Some Stay in the Vestibule Of Baseball's Hall of Fame

THIS weekend, Reggie Jackson will be inducted into the Baseball Hall of Fame in Cooperstown, N.Y. But while the spotlight will be on Jackson, we'll also hear the old debates about who should or shouldn't be enshrined.

Jackson is not controversial. In 21 seasons, the former Oakland and New York Yankee outfielder established his place with 563 home runs (sixth on the all-time list) and 1,702 runs batted in (16th). He's also No. 1 in all-time slugging percentage (.755).

Jackson ranks among those superstars whom everyone agrees belong. Then come the marginal cases - and the arguments.

Voting for the Hall of Fame is done by 10-year members of the Baseball Writers' Association of America. They receive ballots listing eligible players, and may vote for up to 10. Players must have had at least a 10-year career in the majors and been retired for five years. (There are also special qualifications for 19th-century players and those from the Negro Leagues.) Any player marked on 75 percent of the ballots is elected.
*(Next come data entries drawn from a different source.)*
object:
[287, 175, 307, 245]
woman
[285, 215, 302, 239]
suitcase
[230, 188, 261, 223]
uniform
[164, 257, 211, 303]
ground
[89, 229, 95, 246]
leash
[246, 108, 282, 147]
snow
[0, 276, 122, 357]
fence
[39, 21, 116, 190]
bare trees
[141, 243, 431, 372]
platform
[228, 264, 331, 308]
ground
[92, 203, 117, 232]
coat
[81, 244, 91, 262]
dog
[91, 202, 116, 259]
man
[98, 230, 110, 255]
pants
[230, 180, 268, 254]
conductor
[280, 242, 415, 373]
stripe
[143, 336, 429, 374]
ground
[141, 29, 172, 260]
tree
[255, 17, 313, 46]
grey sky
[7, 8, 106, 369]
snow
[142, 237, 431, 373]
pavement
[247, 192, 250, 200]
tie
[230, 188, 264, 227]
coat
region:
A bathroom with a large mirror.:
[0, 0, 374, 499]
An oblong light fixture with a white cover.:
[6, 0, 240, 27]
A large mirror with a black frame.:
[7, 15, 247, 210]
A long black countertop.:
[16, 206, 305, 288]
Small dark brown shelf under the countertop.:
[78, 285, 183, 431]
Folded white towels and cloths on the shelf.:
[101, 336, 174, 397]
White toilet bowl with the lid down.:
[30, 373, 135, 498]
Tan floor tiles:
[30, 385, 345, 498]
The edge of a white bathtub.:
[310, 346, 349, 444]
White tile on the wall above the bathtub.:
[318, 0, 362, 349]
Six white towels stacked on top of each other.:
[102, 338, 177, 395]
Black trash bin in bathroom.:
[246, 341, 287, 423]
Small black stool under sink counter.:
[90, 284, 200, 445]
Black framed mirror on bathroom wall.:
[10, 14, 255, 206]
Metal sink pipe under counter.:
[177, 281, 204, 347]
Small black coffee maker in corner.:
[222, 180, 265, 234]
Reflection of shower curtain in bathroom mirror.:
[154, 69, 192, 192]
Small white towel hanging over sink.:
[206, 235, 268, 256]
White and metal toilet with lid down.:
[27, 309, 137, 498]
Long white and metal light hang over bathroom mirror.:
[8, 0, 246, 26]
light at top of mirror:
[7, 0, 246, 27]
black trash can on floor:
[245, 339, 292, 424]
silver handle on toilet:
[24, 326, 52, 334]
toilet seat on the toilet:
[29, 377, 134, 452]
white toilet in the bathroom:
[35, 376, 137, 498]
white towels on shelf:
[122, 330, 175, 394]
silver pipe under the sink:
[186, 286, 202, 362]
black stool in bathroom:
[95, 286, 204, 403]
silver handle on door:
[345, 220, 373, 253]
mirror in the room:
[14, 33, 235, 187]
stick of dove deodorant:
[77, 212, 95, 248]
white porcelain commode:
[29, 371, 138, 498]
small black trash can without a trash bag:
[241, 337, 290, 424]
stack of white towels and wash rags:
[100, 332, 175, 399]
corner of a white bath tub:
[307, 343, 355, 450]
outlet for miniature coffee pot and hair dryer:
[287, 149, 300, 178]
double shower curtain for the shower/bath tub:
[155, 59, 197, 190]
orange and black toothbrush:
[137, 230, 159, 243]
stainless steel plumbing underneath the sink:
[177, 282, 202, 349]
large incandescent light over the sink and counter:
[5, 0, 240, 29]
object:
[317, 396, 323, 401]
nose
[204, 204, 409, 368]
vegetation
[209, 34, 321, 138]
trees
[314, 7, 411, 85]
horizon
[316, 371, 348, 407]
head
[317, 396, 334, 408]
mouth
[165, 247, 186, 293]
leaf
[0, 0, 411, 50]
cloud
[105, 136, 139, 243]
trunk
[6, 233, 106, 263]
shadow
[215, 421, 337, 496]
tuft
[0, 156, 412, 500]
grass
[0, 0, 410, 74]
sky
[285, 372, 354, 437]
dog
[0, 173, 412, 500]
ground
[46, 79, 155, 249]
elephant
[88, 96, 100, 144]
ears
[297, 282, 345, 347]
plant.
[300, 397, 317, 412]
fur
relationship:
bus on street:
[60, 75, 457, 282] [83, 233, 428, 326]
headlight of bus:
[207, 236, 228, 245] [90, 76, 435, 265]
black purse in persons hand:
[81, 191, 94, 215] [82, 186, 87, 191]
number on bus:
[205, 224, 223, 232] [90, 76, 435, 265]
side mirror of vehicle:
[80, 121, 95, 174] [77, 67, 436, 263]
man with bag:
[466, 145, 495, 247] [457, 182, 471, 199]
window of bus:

This system has basically worked well, though no ballot pleases everyone. Omissions often cited include those of Richie Ashburn (two batting championships, .308 lifetime average) and Phil Rizzutto (shortstop for nine Yankee pennant-winners).

Among recent near-misses, the most publicized was that of pitcher Jim Bunning, who won 224 games in a 17-year career spent mostly with Detroit and Philadelphia. Bunning's credentials, including 100 wins in each league and two no-hitters, compare favorably with other Hall of Famers. He missed being elected by 21 votes in 1986 and seemed primed to make it in '87, but then a strange thing happened.

Nine New York sportswriters, apparently concerned lest marginal candidates get elected, submitted blank ballots. Bunning received 317 votes. Had those nine writers abstained, that would have been enough. But the blank ballots raised the total number of ballots cast to 427, 75 percent of which is 321. Bunning was four votes short. Submitting a blank ballot was within the rules, but many deemed it questionable.

Another heartbreaker was the case of Nellie Fox, a fine second baseman and .288 hitter over 19 seasons, mostly with the Chicago White Sox. Fox was a sentimental favorite in his 15th and final year of eligibility in 1985, and received 295 votes out of 395 cast. According to the formula, 297 votes were needed; he missed by two. But his supporters noted that those 297 votes came to 74.7 percent of the total - which could be rounded up to 75. The Hall of Fame has never rounded off vote totals this way, howev er, and wasn't about to start. So instead of being elected, Nellie has the dubious honor of coming the closest of any player in history without getting in.